Mais la raison majeure qui m’a fait aimer le Monde Arabe, ce sont les gens. On peut adorer une ville, un pays, on ne reste que si l’on a rencontré de belles personnes. Et dans ce Monde Arabe, j’en ai rencontré à la pelle des gens fabuleux. Ça a d’ailleurs commencé loin du Monde Arabe, en France. Tout d’abord avec mes élèves issus de l’immigration, et ils ont été nombreux, qui ont permis d’éveiller en moi deux passions : le Monde Arabe et l’enseignement. Puis avec des amis proches. Les deux personnes qui m’ont le plus marquée et qui m’ont doucement amenée vers ce destin-là, sont mes amies Meriem et Amina.

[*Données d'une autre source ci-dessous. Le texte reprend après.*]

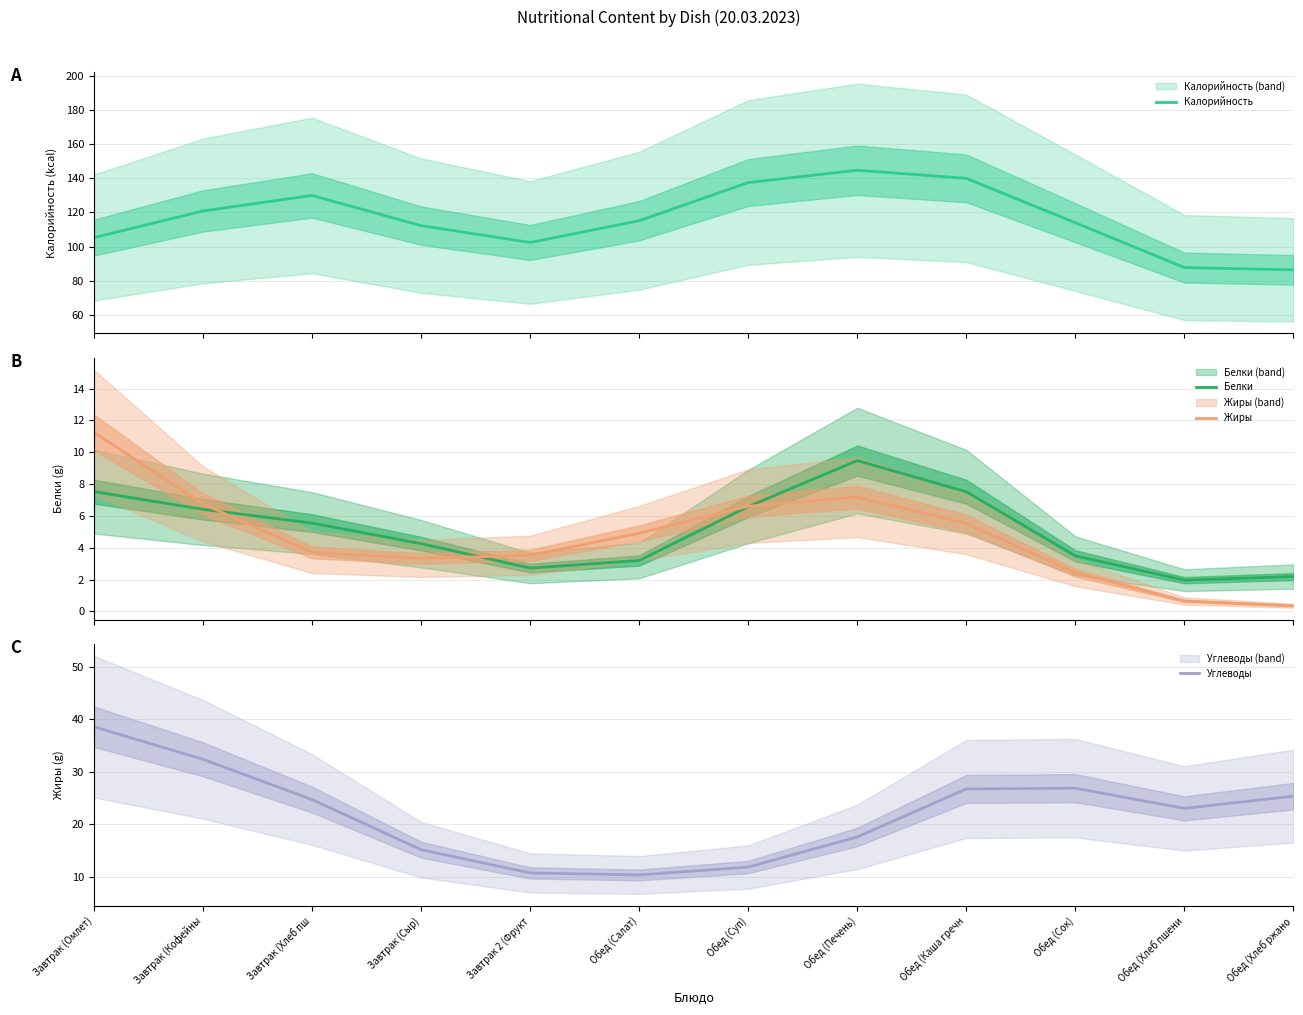

Where is the first local maximum for Углеводы?

Обед (Сок)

Meriem est une ancienne collègue avec qui j’ai travaillé comme surveillante en 2011-2012. Le coup de foudre amical a été immédiat et nous n’avons jamais quitté la vie de l’autre depuis. Elle est la personne qui a réellement commencé à m’ouvrir les yeux sur le Monde Arabe, les gens et la beauté de la religion musulmane. Elle m’a ouvert les portes de sa vie et de sa famille et m’a permis plus tard de partir en stage au Maroc, accueillie par une partie de sa famille qui m’a, à son tour, fait entrer dans leur vie, leur culture et leur intimité. Aujourd’hui mon amitié avec cette femme, d’une bonté et d’une douceur infinies, est intacte, près de dix ans après notre rencontre et malgré les kilomètres. Elle est mon alter égo en terme de sensibilité et nos moments partagés sont toujours intenses en émotion.

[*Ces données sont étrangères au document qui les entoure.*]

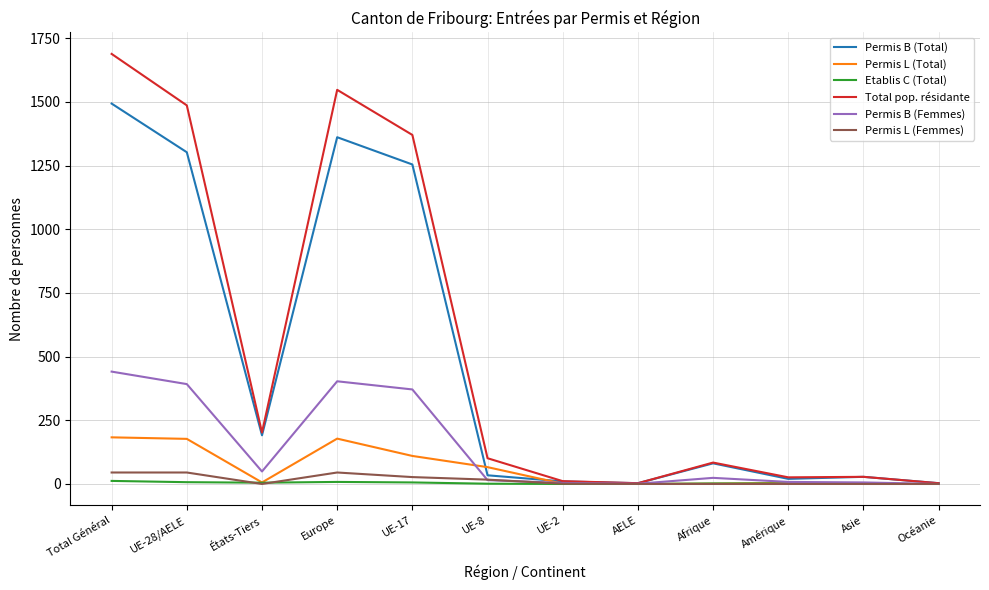

How many values in the Total pop. résidante series are below 101?

6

Amina est également une ancienne collègue avec qui j’ai travaillé en 2014 dans un autre établissement scolaire. Ici aussi, le coup de foudre amical a été immédiat. Outre les fous rires quand nous rentrions de la piscine à deux sur mon vélo, nous avons partagé six mois très forts en discussions et en échanges. Elle a continué mon éducation en culture arabe, langue et religion. C’est d’ailleurs elle qui m’a conseillé l’un de mes livres préférés « Aïcha, la bien-aimée du Prophète ». J’ai eu la chance de la rencontrer et de passer ces quelques mois avec elle, avant que chacun ne prenne son propre chemin. Je sais que notre rencontre m’a marquée à jamais et que notre amitié perdure également malgré le temps et les kilomètres.
Une fois arrivée dans le Monde Arabe, les rencontres fabuleuses ne se sont pas taries, loin de là. Dès mon premier jour au Maroc, alors que j’étais à la gare routière de Marrakech et que j’attendais le bus qui me conduirait à Ouarzazate. Dans la salle d’attente, j’étais assise à côté d’une dame et son petit garçon alors âgé d’environ 8 ans. Je vois du coin de l’œil la femme indiquer à son fils de me proposer un des biscuits qu’il était en train de manger. J’accepte. Commence alors une belle amitié avec ma chère amie Houda que je revois à chacun de mes voyages au Maroc.
En Égypte, de nombreuses rencontres m’ont marquée à jamais. Bien entendu, il y a le seul et unique Naguib, mon Égyptien préféré, celui qui a changé ma vie et que je ne pourrai jamais remercier assez de m’avoir ouvert la porte de l’Égypte. Tous ses amis, Boda, Mahmoud, Abdu, Islam, Tuni, Mustafa, ceux que j’appelle « Les garçons » et qui sont mes plus proches amis au Caire. Ils m’ont complètement intégrée, m’ont montré comment survivre dans cette ville folle, m’ont appris des rudiments d’arabe et ont partagé avec moi leurs souvenirs, leurs espoirs, leurs doutes.
Alors oui le Monde Arabe, ce n’est pas tout rose. Il y a des problèmes, plein de choses qui ne vont pas, de grands changements nécessaires et des gens mauvais comme partout. Mais pour ma part, je crois réellement qu’il a fait ressortir le meilleur de moi-même et c’est pour cela que j’essaye de lui donner moi aussi en retour le meilleur de moi-même.
À tous mes amis, anciens, nouveaux, en France, au Maghreb ou au Moyen-Orient. Aux potes, aux frères, aux sœurs, aux collègues, aux passants. Aux Marocains, aux Algériens, aux Égyptiens, aux Palestiniens, aux Syriens.